- SELECTED EXCERPT
────────────────────────────────────────

The judge described the applicant’s prospects of rehabilitation as ‘clearly guarded’, and contingent on the applicant’s ability to remain drug free, and develop maturity and insight into his behaviour.[17] The judge referred to a report of a forensic psychologist tendered on the applicant’s behalf in which the applicant was said to be at least a ‘moderate risk of future violent offending’, and a higher risk if he reverted to drug abuse.[18]
[17]Ibid [31].
[18]Ibid [23].
The judge concluded that the seriousness of the offending brought specific and general deterrence and denunciation to the fore as sentencing considerations, and precluded anything but a custodial sentence.[19]
[19]Ibid [30].
Proposed ground of appeal
As mentioned, there is a single proposed ground of appeal:
The sentence on charge 1, orders for cumulation, total effective sentence and non-parole period are manifestly excessive in light of the significant matters in mitigation, including the applicant’s youth and disadvantaged childhood.
The issue between the parties is whether the sentence exceeded the range available to the judge, given the applicant’s childhood disadvantage and youth. It is common ground that the judge took account of both factors, and expressly moderated the applicant’s moral culpability, and the sentence, as a result.
The applicant submits that the sentences imposed — particularly the base sentence — indicate that this moderation was inadequate. In his written case, he refers also to the need to apply the principle of totality, having regard to the sentence of 221 days’ imprisonment served while the present charges were pending.

────────────────────────────────────────

- DATA FOR ANALYSIS
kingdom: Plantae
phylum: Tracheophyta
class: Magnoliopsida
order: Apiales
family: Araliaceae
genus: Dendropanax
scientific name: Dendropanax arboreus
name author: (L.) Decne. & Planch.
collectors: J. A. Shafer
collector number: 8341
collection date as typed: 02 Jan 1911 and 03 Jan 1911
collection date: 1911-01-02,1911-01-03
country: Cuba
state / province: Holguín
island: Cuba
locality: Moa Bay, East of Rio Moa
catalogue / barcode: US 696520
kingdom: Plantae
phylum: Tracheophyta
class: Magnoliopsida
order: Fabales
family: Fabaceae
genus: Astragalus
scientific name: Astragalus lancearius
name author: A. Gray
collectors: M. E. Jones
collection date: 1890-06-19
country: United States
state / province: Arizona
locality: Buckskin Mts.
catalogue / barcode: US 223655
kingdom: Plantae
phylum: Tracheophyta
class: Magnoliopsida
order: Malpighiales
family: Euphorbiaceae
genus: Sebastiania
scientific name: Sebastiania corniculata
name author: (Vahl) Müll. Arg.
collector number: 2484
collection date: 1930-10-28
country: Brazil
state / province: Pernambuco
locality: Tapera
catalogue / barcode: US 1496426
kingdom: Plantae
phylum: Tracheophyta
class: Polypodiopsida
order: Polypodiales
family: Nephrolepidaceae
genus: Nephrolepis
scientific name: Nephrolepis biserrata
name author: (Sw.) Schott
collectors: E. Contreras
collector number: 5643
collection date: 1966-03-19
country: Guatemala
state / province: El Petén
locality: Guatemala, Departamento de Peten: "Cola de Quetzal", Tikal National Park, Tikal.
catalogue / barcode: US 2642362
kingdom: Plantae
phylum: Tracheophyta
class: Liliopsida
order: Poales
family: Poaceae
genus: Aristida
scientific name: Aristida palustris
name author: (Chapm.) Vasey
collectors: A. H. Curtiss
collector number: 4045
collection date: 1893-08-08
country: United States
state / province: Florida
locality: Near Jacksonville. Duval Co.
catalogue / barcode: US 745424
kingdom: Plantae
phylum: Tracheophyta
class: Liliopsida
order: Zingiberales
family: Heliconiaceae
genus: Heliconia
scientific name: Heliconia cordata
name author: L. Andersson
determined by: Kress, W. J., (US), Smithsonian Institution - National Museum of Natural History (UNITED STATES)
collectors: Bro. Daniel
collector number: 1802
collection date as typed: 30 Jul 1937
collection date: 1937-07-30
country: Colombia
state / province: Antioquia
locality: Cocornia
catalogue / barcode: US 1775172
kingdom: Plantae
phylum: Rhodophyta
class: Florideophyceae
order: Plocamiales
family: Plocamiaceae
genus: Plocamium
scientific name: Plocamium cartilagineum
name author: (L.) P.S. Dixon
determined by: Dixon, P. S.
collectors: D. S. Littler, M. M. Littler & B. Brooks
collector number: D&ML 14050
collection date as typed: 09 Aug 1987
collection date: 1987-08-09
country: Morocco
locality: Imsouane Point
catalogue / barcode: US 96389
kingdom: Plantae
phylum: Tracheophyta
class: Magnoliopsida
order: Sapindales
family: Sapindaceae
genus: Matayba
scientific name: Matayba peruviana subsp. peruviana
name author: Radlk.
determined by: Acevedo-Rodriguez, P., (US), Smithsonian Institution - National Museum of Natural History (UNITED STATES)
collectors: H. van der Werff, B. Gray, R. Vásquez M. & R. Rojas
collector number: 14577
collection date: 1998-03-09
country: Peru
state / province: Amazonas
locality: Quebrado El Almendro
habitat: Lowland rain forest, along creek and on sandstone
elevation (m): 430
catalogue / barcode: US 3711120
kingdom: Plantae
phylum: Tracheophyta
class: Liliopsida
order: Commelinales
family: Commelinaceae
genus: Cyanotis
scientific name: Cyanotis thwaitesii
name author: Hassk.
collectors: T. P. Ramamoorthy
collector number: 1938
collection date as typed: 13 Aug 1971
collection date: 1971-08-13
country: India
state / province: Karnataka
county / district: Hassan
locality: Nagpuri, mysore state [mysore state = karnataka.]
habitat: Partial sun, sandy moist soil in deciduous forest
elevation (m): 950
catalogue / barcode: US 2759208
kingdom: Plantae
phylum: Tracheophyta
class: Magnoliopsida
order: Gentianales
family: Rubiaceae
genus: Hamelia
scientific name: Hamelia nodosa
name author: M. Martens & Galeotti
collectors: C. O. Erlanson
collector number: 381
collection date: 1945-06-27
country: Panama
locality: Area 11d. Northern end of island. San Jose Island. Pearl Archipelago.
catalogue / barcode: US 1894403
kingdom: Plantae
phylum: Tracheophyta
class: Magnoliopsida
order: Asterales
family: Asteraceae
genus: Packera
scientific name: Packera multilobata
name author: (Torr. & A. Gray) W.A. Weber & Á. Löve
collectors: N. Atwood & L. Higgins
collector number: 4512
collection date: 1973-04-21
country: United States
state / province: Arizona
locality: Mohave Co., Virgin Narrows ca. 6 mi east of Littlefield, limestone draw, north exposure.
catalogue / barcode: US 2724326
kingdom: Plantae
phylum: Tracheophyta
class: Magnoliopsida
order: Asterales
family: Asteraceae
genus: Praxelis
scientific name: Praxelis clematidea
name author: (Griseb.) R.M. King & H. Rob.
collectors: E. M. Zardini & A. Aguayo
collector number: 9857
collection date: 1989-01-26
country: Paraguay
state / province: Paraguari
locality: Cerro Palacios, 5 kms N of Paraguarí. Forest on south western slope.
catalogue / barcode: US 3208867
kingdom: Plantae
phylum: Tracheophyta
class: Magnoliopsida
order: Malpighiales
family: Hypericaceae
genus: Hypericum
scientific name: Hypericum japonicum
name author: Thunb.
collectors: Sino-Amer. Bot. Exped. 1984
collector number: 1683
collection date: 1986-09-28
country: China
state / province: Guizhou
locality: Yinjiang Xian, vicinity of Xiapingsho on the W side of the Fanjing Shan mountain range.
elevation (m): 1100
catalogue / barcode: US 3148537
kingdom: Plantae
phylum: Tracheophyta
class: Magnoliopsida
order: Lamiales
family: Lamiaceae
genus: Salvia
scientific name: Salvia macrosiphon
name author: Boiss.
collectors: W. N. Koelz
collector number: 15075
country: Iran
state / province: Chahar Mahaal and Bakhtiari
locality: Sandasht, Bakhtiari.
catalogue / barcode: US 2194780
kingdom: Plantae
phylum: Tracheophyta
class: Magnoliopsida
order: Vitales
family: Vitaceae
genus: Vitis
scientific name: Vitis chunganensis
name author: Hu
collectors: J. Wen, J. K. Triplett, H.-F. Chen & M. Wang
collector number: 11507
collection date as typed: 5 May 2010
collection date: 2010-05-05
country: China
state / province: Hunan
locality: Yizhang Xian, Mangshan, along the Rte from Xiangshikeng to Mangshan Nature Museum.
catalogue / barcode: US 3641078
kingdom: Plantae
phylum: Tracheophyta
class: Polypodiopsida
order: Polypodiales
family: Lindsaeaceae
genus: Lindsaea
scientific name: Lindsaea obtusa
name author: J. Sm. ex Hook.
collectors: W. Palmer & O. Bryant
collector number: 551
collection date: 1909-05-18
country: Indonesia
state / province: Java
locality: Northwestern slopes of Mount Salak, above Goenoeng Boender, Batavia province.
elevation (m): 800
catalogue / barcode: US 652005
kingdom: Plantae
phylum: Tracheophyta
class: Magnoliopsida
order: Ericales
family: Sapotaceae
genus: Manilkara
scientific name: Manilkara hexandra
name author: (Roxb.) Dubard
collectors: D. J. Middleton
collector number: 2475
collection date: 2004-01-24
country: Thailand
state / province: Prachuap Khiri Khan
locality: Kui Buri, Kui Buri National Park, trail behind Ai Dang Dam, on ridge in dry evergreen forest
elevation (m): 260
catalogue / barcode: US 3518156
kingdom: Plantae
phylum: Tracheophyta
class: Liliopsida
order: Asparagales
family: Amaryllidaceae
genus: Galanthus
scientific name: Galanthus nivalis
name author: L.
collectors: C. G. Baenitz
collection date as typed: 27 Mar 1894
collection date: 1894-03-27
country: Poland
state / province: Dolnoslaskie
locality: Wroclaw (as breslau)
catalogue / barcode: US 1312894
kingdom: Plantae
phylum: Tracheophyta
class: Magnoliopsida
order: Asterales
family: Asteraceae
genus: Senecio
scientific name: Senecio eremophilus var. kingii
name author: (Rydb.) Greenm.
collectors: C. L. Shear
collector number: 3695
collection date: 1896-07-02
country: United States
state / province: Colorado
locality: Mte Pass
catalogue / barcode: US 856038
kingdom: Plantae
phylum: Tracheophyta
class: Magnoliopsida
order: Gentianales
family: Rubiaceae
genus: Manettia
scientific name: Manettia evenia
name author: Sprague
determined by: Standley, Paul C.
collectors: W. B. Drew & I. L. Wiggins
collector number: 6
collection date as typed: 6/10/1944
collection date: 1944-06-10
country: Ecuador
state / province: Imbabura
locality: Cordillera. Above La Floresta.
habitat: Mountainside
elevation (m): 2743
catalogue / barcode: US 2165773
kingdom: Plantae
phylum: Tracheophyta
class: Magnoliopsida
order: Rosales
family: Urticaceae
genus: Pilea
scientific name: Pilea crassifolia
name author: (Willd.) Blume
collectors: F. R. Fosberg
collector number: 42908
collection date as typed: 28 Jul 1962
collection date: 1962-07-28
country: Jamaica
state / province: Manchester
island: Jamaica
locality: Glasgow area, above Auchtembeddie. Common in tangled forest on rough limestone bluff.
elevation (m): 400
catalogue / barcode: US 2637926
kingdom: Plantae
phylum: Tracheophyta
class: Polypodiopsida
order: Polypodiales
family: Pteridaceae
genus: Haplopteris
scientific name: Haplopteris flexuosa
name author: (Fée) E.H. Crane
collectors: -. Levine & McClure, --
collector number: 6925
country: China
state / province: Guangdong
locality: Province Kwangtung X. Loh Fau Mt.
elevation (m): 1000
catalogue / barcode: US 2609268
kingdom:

────────────────────────────────────────

- WHAT YOU NEED TO DO
Answer these questions from the sentencing appeal excerpt.
1. What words did the judge use to describe the applicant's prospects of rehabilitation?
2. What level of risk of future violent offending did the forensic psychologist's report assign to the applicant?
3. How many days of imprisonment did the applicant serve while the present charges were pending?

- WORKED SOLUTION
1. The judge described them as 'clearly guarded'.
2. The report said the applicant was at least a 'moderate risk of future violent offending', and a higher risk if he returned to drug abuse.
3. He served 221 days.